What the four have in common: they are all measured. No sentence beginning with “I think,” “later,” or “maybe” is on this list. If a signal isn’t visible on a graph, it isn’t a signal yet.
Not all of it, one module
Even when the signal arrives, the right move isn’t “split the monolith into microservices.” The right move is to extract the single module that produced the signal into a service.
If you started with a modular monolith, this is already mechanical work: the boundary is clear, the public surface is a single class. You pull that module out with the strangler pattern — the new service comes up, calls are gradually routed to it, the old code is deleted.
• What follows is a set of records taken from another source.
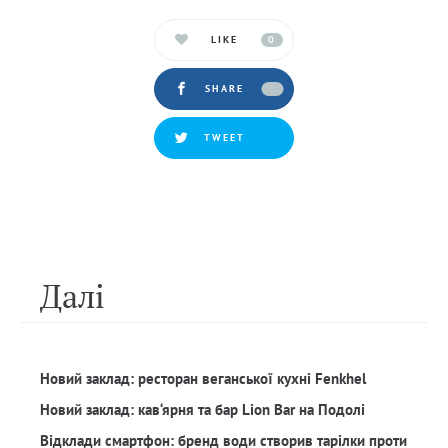
LIKE
0
SHARE
TWEET
Далi
Новий заклад: ресторан веганської кухні Fenkhel
Новий заклад: кав‘ярня та бар Lion Bar на Подолі
Відклади смартфон: бренд води створив тарілки проти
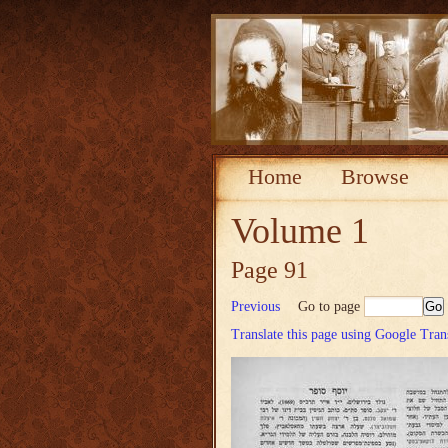
Home
Browse
Volume 1
Page 91
Previous
Go to page
Translate this page using Google Tran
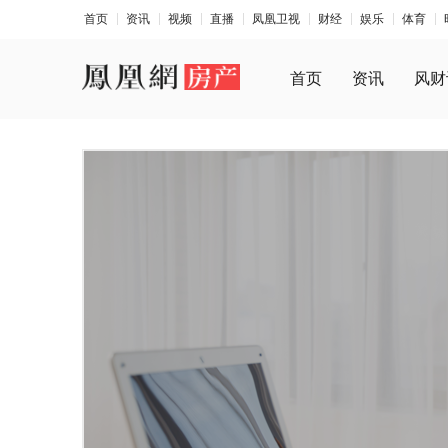
首页
资讯
视频
直播
凤凰卫视
财经
娱乐
体育
首页
资讯
风财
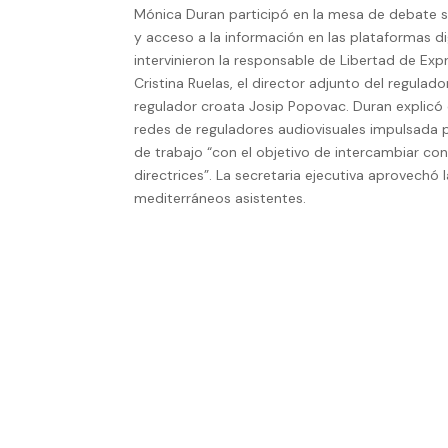
Mónica Duran participó en la mesa de debate s
y acceso a la información en las plataformas dig
intervinieron la responsable de Libertad de Ex
Cristina Ruelas, el director adjunto del regula
regulador croata Josip Popovac. Duran explicó q
redes de reguladores audiovisuales impulsada 
de trabajo “con el objetivo de intercambiar co
directrices”. La secretaria ejecutiva aprovechó 
mediterráneos asistentes.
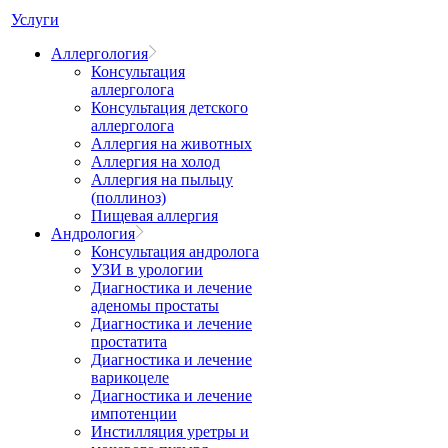
Услуги
Аллергология
Консультация
аллерголога
Консультация детского
аллерголога
Аллергия на животных
Аллергия на холод
Аллергия на пыльцу
(поллиноз)
Пищевая аллергия
Андрология
Консультация андролога
УЗИ в урологии
Диагностика и лечение
аденомы простаты
Диагностика и лечение
простатита
Диагностика и лечение
варикоцеле
Диагностика и лечение
импотенции
Инстилляция уретры и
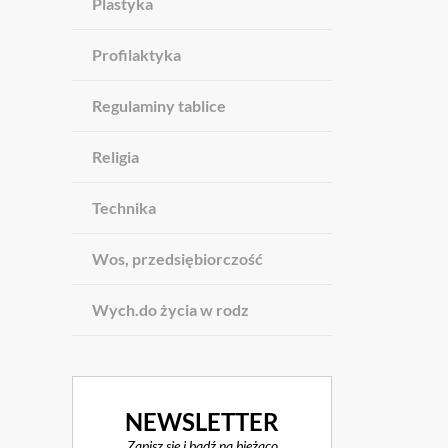
Plastyka
Profilaktyka
Regulaminy tablice
Religia
Technika
Wos, przedsiębiorczość
Wych.do życia w rodz
NEWSLETTER
Zapisz się i bądź na bieżąco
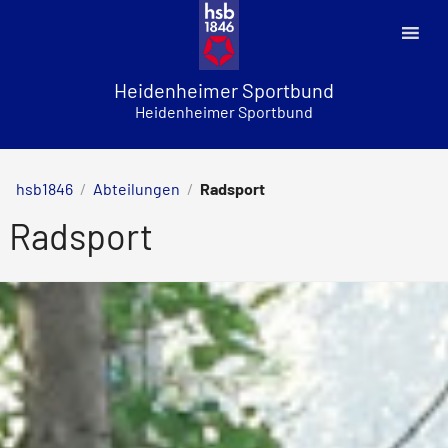
Skip
to
content
Heidenheimer Sportbund
Heidenheimer Sportbund
hsb1846
/
Abteilungen
/
Radsport
Radsport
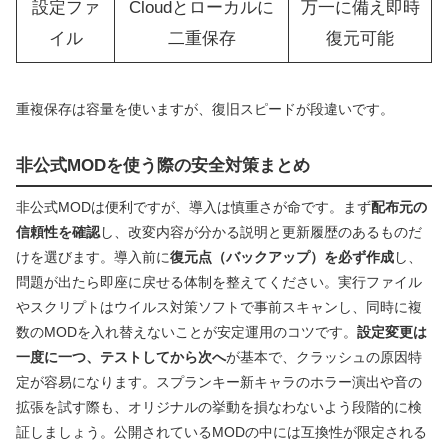
設定ファ
Cloudとローカルに
万一に備え即時
イル
二重保存
復元可能
重複保存は容量を使いますが、復旧スピードが段違いです。
非公式MODを使う際の安全対策まとめ
非公式MODは便利ですが、導入は慎重さが命です。まず
配布元の
信頼性を確認
し、改変内容が分かる説明と更新履歴のあるものだ
けを選びます。導入前に
復元点（バックアップ）を必ず作成
し、
問題が出たら即座に戻せる体制を整えてください。実行ファイル
やスクリプトはウイルス対策ソフトで事前スキャンし、同時に複
数のMODを入れ替えないことが安定運用のコツです。
設定変更は
一度に一つ、テストしてから次へ
が基本で、クラッシュの原因特
定が容易になります。スプランキー新キャラのホラー演出や音の
拡張を試す際も、オリジナルの挙動を損なわないよう段階的に検
証しましょう。公開されているMODの中には互換性が限定される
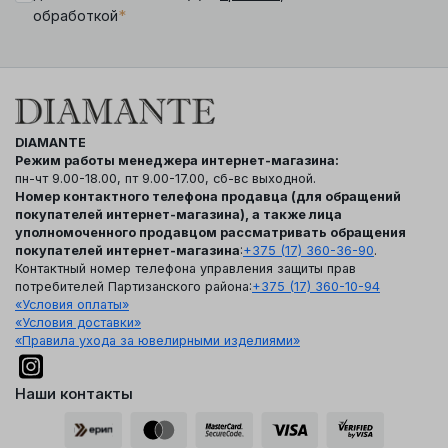
*
обработкой
DIAMANTE
Режим работы менеджера интернет-магазина:
пн-чт 9.00-18.00, пт 9.00-17.00, сб-вс выходной.
Номер контактного телефона продавца (для обращений
покупателей интернет-магазина), а также лица
уполномоченного продавцом рассматривать обращения
покупателей интернет-магазина
:
+375 (17) 360-36-90
.
Контактный номер телефона управления защиты прав
потребителей Партизанского района:
+375 (17) 360-10-94
«Условия оплаты»
«Условия доставки»
«Правила ухода за ювелирными изделиями»
Наши контакты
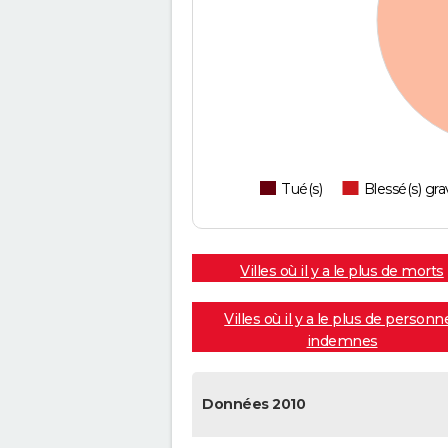
Tué(s)
Blessé(s) gra
Villes où il y a le plus de morts
Villes où il y a le plus de personn
indemnes
Données 2010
The rest of the system stays a happy monolith.
A big-bang rewrite — splitting everything into services at once — is the most expensive and most frequently failed form of migration known. Separate a system piece by piece as it signals, not all at once.
When does the monolith turn into the wrong answer?
The monolith is the right answer as long as none of the signals above is measured. The moment it turns into the wrong answer is also clear: when multiple teams are jammed into the same deploy unit, when one piece’s resource profile holds the rest of the system hostage, or when one component’s collapse regularly takes down the whole system.
When that day comes, moving to microservices is not a defeat — it’s a planned step. And that is the whole value of having drawn the boundaries from the start: the move becomes not a frightening migration but a decision whose turn has come.
A microservice is not a goal, it’s a bill. You should have a reason to pay that bill — and that reason should show up on a graph, not in a blog post.
Wait for the signal; let the decision come from measurement, not fashion.